* _EXTRACTED TEXT_:
╔══
There is no "default", unless you mean initial power-on before running the first instruction of the BIOS. Any other time, the value is whatever previous instructions put there, just like other registers.

If you mean the very first user-space instruction of a process, that would depend on the kernel. Try it in a debugger and see what your version of your OS happens to do. For example, Linux zeros integer/vector registers before entering user-space (to avoid leaking any kernel data), and clears all the condition-code flags in EFLAGS.


Think of registers (including condition FLAGS) like you would uninitialized local variables in C. (Except asm doesn't have Undefined Behaviour; you can read whatever garbage previous code left in a register, there's just no guarantee what the value will be.)

That's why this code uses cmp to set FLAGS including ZF before running jnz, so it doesn't matter what was there before.
╚══
* _DATA_:
╔══
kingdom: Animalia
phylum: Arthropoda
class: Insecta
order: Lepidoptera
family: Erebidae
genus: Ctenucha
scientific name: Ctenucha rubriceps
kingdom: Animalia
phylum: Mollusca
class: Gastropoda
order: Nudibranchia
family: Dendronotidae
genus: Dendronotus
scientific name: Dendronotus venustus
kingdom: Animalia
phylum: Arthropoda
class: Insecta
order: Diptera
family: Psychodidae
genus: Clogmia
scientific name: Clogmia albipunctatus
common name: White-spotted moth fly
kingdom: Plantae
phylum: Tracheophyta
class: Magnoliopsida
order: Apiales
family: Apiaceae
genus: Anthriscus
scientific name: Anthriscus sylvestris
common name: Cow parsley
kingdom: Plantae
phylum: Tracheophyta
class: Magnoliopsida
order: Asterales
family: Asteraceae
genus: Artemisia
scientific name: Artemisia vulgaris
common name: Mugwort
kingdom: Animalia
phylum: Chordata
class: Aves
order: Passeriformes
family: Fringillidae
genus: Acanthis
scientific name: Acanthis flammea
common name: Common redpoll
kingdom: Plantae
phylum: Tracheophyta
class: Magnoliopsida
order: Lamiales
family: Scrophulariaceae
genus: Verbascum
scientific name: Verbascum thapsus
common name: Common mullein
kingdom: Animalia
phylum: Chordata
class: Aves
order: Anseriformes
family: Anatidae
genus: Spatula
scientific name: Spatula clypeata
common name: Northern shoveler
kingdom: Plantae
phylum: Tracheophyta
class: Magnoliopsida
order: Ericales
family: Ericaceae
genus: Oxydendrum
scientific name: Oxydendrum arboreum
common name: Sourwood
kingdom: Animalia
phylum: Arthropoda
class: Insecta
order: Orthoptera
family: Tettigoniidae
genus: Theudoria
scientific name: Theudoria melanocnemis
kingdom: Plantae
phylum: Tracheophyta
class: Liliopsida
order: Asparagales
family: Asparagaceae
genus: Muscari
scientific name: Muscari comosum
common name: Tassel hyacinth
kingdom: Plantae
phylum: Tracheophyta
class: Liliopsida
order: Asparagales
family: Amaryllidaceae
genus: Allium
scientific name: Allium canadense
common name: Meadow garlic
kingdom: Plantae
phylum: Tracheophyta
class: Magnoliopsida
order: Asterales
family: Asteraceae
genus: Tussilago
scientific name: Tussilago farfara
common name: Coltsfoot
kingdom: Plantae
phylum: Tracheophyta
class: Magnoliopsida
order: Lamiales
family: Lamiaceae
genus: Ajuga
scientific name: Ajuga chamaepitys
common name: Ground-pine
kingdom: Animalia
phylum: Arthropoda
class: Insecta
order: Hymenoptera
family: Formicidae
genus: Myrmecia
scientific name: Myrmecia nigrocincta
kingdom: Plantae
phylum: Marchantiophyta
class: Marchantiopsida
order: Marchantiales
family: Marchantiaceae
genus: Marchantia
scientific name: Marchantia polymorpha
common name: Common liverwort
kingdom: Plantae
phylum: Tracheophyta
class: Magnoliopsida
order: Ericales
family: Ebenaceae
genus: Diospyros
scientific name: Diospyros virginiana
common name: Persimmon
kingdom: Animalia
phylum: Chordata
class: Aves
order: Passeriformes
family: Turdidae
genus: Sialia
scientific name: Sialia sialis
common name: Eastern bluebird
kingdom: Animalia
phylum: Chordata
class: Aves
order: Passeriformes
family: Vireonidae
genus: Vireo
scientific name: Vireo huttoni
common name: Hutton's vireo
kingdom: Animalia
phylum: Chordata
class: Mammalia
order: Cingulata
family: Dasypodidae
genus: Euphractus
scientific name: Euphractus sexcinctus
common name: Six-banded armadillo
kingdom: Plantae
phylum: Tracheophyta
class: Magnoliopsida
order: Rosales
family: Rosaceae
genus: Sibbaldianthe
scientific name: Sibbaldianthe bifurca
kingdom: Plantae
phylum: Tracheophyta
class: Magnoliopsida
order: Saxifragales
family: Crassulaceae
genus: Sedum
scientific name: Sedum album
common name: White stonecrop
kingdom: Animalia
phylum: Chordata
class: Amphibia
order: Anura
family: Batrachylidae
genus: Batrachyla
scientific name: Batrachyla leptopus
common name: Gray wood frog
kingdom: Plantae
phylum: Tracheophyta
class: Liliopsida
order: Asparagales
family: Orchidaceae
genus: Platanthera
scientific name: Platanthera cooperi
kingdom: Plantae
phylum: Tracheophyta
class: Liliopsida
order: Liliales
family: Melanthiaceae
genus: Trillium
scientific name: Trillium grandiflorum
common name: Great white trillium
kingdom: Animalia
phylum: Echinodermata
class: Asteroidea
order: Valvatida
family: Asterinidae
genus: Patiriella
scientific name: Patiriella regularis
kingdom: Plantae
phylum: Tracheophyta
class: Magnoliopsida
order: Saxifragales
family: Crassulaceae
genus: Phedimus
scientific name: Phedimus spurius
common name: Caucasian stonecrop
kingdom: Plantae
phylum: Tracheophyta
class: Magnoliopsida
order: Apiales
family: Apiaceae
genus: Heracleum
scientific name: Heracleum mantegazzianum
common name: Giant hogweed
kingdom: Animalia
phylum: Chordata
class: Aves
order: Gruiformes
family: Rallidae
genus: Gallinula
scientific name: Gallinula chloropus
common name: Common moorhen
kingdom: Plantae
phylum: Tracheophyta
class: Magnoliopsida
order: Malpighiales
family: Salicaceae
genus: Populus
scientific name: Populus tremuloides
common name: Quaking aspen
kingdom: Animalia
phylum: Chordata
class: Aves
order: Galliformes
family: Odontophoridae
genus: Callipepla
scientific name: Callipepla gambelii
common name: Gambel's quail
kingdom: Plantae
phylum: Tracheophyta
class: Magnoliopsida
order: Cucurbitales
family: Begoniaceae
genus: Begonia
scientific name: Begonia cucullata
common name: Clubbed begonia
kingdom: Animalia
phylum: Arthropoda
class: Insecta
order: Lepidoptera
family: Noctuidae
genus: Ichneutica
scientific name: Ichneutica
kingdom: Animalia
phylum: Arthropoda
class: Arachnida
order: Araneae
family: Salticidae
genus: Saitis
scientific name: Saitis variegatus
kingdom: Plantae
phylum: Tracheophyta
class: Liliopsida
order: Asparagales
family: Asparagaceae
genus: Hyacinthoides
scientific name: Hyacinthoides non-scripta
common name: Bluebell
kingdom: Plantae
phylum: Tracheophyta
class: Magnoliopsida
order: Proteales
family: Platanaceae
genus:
╚══
* _TASK 1_:
In the text on initial register values, what does Linux do to integer and vector registers before entering user-space?
* _TASK 2_:
Summarize the text on initial register values in two sentences.
* _TASK 3_:
Write the next part of the text on initial register values, starting after its last sentence.
The lines after the text play no part in what follows.

* _EXERCISE OUTPUT 1_:
It zeros them, to avoid leaking any kernel data.

* _EXERCISE OUTPUT 2_:
Registers, including FLAGS, have no default value except at initial power-on; otherwise they hold whatever earlier instructions left, and at a process's first user-space instruction the state depends on the kernel. Like uninitialized C locals they can hold garbage without any guarantee, which is why the code runs cmp to set ZF before jnz.

* _EXERCISE OUTPUT 3_:
Instructions like mul that leave some flags "undefined" will set it to some value according to some internal condition on any given CPU, the manual just doesn't guarantee anything across different CPUs. e.g. on some CPUs, mul may always clear ZF. On others, it might get set according to the low or high half, or whole thing, being zero. (Or it might usually do that but sometimes not, depending on microarchitectural conditions.) The lack of documented guarantees means that experimenting to see what actually happens is not a safe way to write portable code.

But whatever happens, ZF will be either 0 or 1 even after an instruction like mul, and won't for example change a couple instructions after mul is finished.